Resulta que la almohada o el cojín, no es sólo un lugar en el que apoyar la cabeza. Puede proporcionarte seguridad e incluso hacerte que, en cierta manera, no estás solo en la habitación. Asimismo, puede contribuir a que tu cuerpo se relaje y tenga un descanso más nutritivo, tal y como explica el portal Quiet Mind.
Qué pasa si abrazo a la almohada mientras duermo
Tener una almohada entre los brazos mientras intentamos conciliar el sueño ayuda a que nuestro cuerpo esté más relajado y reduce la sensación de soledad. Acorde a la psicología, todo se reduce a que el ser humano es un animal social que necesita la conexión física y emocional. Es por ello, que el cojín nos aporta esa sensación de calor y seguridad.
En nuestras vidas aceleradas e impredecibles, pueden aparecer sentimientos de vulnerabilidad e incertidumbre, sobre todo, al tumbarnos en la cama antes de ir a dormir. El contacto con la almohada aporta tranquilidad y reduce la ansiedad, permitiéndonos mantener la mente algo más despreocupada. Además, puede satisfacer nuestra necesidad innata de proximidad física cuando no disponemos de contacto humano. Por ejemplo, cuando pasamos varios días durmiendo con nuestra pareja y nos separamos, el cojín contribuye a que no tengamos esa sensación de soledad cuando tenemos toda la cama para nosotros.
Si durante la jornada hemos sufrido estrés y ansiedad, ambos nos acompañan hasta el lecho, impidiéndonos relajarnos y conciliar el sueño. De nuevo, una práctica tan inocente como sostener algo entre los brazos, será efectiva para disipar la tensión a la vez que promoverá una sensación de calma. Asimismo, liberaremos endorfinas, las hormonas del bienestar que contrarrestan los efectos adversos de la ansiedad y el estrés.

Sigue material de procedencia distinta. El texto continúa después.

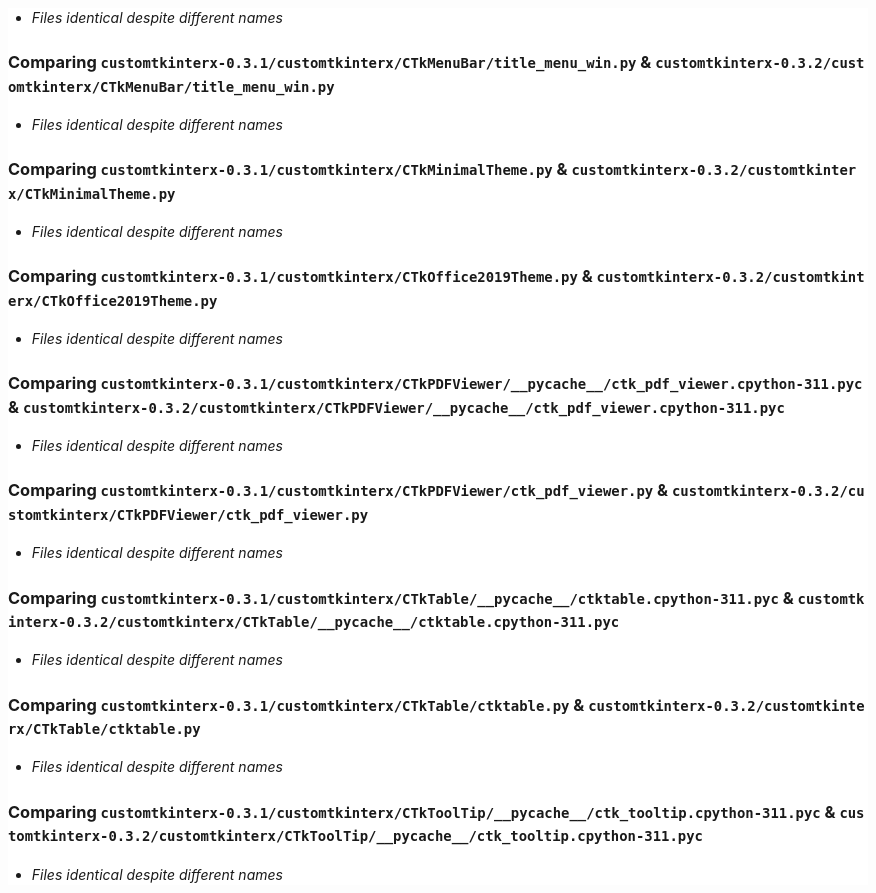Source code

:  * *Files identical despite different names*

### Comparing `customtkinterx-0.3.1/customtkinterx/CTkMenuBar/title_menu_win.py` & `customtkinterx-0.3.2/customtkinterx/CTkMenuBar/title_menu_win.py`

 * *Files identical despite different names*

### Comparing `customtkinterx-0.3.1/customtkinterx/CTkMinimalTheme.py` & `customtkinterx-0.3.2/customtkinterx/CTkMinimalTheme.py`

 * *Files identical despite different names*

### Comparing `customtkinterx-0.3.1/customtkinterx/CTkOffice2019Theme.py` & `customtkinterx-0.3.2/customtkinterx/CTkOffice2019Theme.py`

 * *Files identical despite different names*

### Comparing `customtkinterx-0.3.1/customtkinterx/CTkPDFViewer/__pycache__/ctk_pdf_viewer.cpython-311.pyc` & `customtkinterx-0.3.2/customtkinterx/CTkPDFViewer/__pycache__/ctk_pdf_viewer.cpython-311.pyc`

 * *Files identical despite different names*

### Comparing `customtkinterx-0.3.1/customtkinterx/CTkPDFViewer/ctk_pdf_viewer.py` & `customtkinterx-0.3.2/customtkinterx/CTkPDFViewer/ctk_pdf_viewer.py`

 * *Files identical despite different names*

### Comparing `customtkinterx-0.3.1/customtkinterx/CTkTable/__pycache__/ctktable.cpython-311.pyc` & `customtkinterx-0.3.2/customtkinterx/CTkTable/__pycache__/ctktable.cpython-311.pyc`

 * *Files identical despite different names*

### Comparing `customtkinterx-0.3.1/customtkinterx/CTkTable/ctktable.py` & `customtkinterx-0.3.2/customtkinterx/CTkTable/ctktable.py`

 * *Files identical despite different names*

### Comparing `customtkinterx-0.3.1/customtkinterx/CTkToolTip/__pycache__/ctk_tooltip.cpython-311.pyc` & `customtkinterx-0.3.2/customtkinterx/CTkToolTip/__pycache__/ctk_tooltip.cpython-311.pyc`

 * *Files identical despite different names*
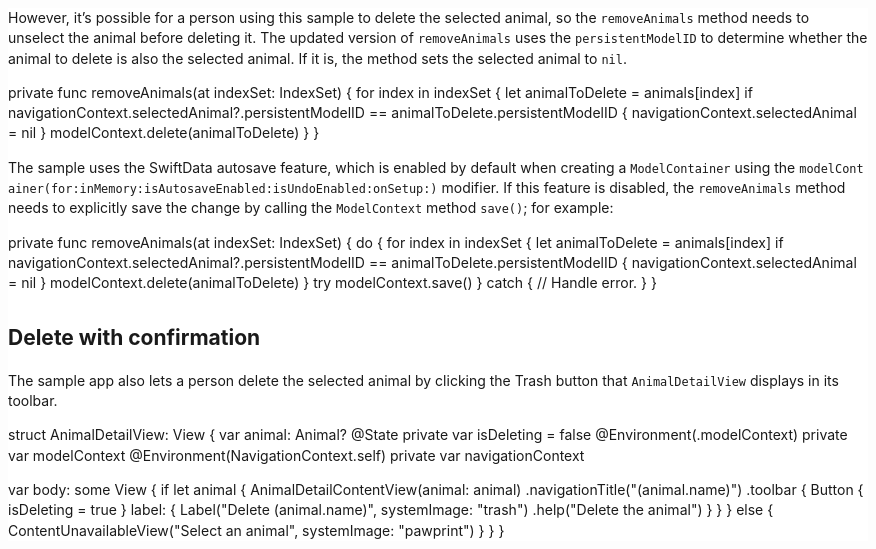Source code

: However, it’s possible for a person using this sample to delete the selected animal, so the `removeAnimals` method needs to unselect the animal before deleting it. The updated version of `removeAnimals` uses the `persistentModelID` to determine whether the animal to delete is also the selected animal. If it is, the method sets the selected animal to `nil`.

private func removeAnimals(at indexSet: IndexSet) {
for index in indexSet {
let animalToDelete = animals[index]
if navigationContext.selectedAnimal?.persistentModelID == animalToDelete.persistentModelID {
navigationContext.selectedAnimal = nil
}
modelContext.delete(animalToDelete)
}
}

The sample uses the SwiftData autosave feature, which is enabled by default when creating a `ModelContainer` using the `modelContainer(for:inMemory:isAutosaveEnabled:isUndoEnabled:onSetup:)` modifier. If this feature is disabled, the `removeAnimals` method needs to explicitly save the change by calling the `ModelContext` method `save()`; for example:

private func removeAnimals(at indexSet: IndexSet) {
do {
for index in indexSet {
let animalToDelete = animals[index]
if navigationContext.selectedAnimal?.persistentModelID == animalToDelete.persistentModelID {
navigationContext.selectedAnimal = nil
}
modelContext.delete(animalToDelete)
}
try modelContext.save()
} catch {
// Handle error.
}
}

## Delete with confirmation

The sample app also lets a person delete the selected animal by clicking the Trash button that `AnimalDetailView` displays in its toolbar.

struct AnimalDetailView: View {
var animal: Animal?
@State private var isDeleting = false
@Environment(\.modelContext) private var modelContext
@Environment(NavigationContext.self) private var navigationContext

var body: some View {
if let animal {
AnimalDetailContentView(animal: animal)
.navigationTitle("\(animal.name)")
.toolbar {
Button { isDeleting = true } label: {
Label("Delete \(animal.name)", systemImage: "trash")
.help("Delete the animal")
}
}
} else {
ContentUnavailableView("Select an animal", systemImage: "pawprint")
}
}
}
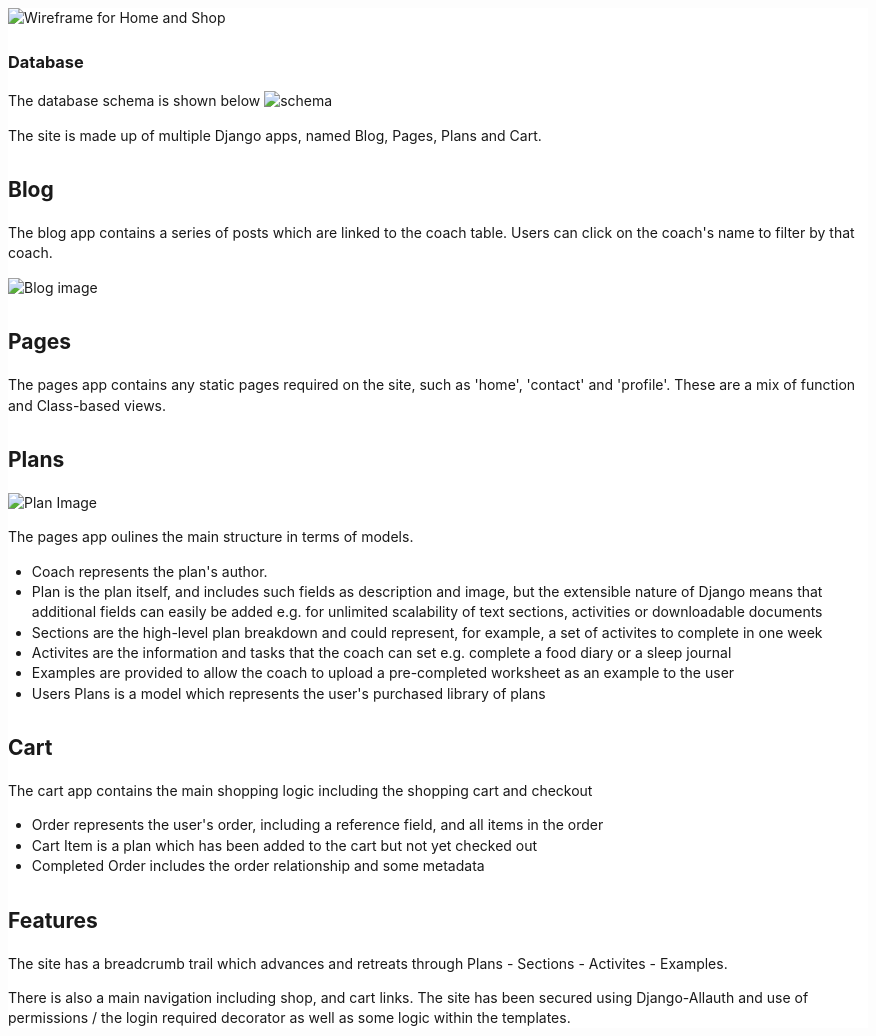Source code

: ![Wireframe for Home and Shop](https://user-images.githubusercontent.com/51950969/99879769-cc10a180-2c06-11eb-9429-1314674ebb66.png)

### Database

The database schema is shown below ![schema](https://user-images.githubusercontent.com/51950969/99878569-425cd600-2bfe-11eb-8727-7a8138778147.png)

The site is made up of multiple Django apps, named Blog, Pages, Plans and Cart.

## Blog
The blog app contains a series of posts which are linked to the coach table.  Users can click on the coach's name to filter by that coach.

![Blog image](https://user-images.githubusercontent.com/51950969/99879819-332e5600-2c07-11eb-9dfe-98a142be7674.png)

## Pages
The pages app contains any static pages required on the site, such as 'home', 'contact' and 'profile'.  These are a mix of function and Class-based views.

## Plans
![Plan Image](https://user-images.githubusercontent.com/51950969/99880353-c61cbf80-2c0a-11eb-94f0-d7d05706e52b.png)

The pages app oulines the main structure in terms of models.  
- Coach represents the plan's author.  
- Plan is the plan itself, and includes such fields as description and image, but the extensible nature of Django means that additional fields can easily be added e.g. for unlimited scalability of text sections, activities or downloadable documents
- Sections are the high-level plan breakdown and could represent, for example, a set of activites to complete in one week
- Activites are the information and tasks that the coach can set e.g. complete a food diary or a sleep journal
- Examples are provided to allow the coach to upload a pre-completed worksheet as an example to the user
- Users Plans is a model which represents the user's purchased library of plans

## Cart
The cart app contains the main shopping logic including the shopping cart and checkout
- Order represents the user's order, including a reference field,  and all items in the order 
- Cart Item is a plan which has been added to the cart but not yet checked out
- Completed Order includes the order relationship and some metadata

## Features
The site has a breadcrumb trail which advances and retreats through Plans - Sections - Activites - Examples.  

There is also a main navigation including shop, and cart links.  The site has been secured using Django-Allauth and use of permissions / the login required decorator as well as some logic within the templates.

Una conexión con la infancia

La mayoría de los adultos cuando éramos niños, encontrábamos ese confort en los peluches, que nos ayudaban a no sentirnos solos y que servían de escudo contra las pesadillas. Ahora hallamos la misma sensación con la almohada, que nos conecta con ese sentimiento de seguridad y bienestar que experimentamos durante la infancia con nuestro juguete.
Beneficios físicos
Más allá de lo emocional, dormir abrazado a una almohada también aporta beneficios físicos, también esencial para una buena noche de sueño. Esta práctica puede ser crucial para favorecer la alienación y el apoyo adecuados de la columna vertebral, desde el cuello hasta la zona lumbar. Esta posición puede ayudar a aliviar la presión en zonas sensibles, reduciendo el riesgo de despertarse con el cuello rígido o la espalda dolorida. Además, puede ayudar a distribuir el peso de forma más uniforme.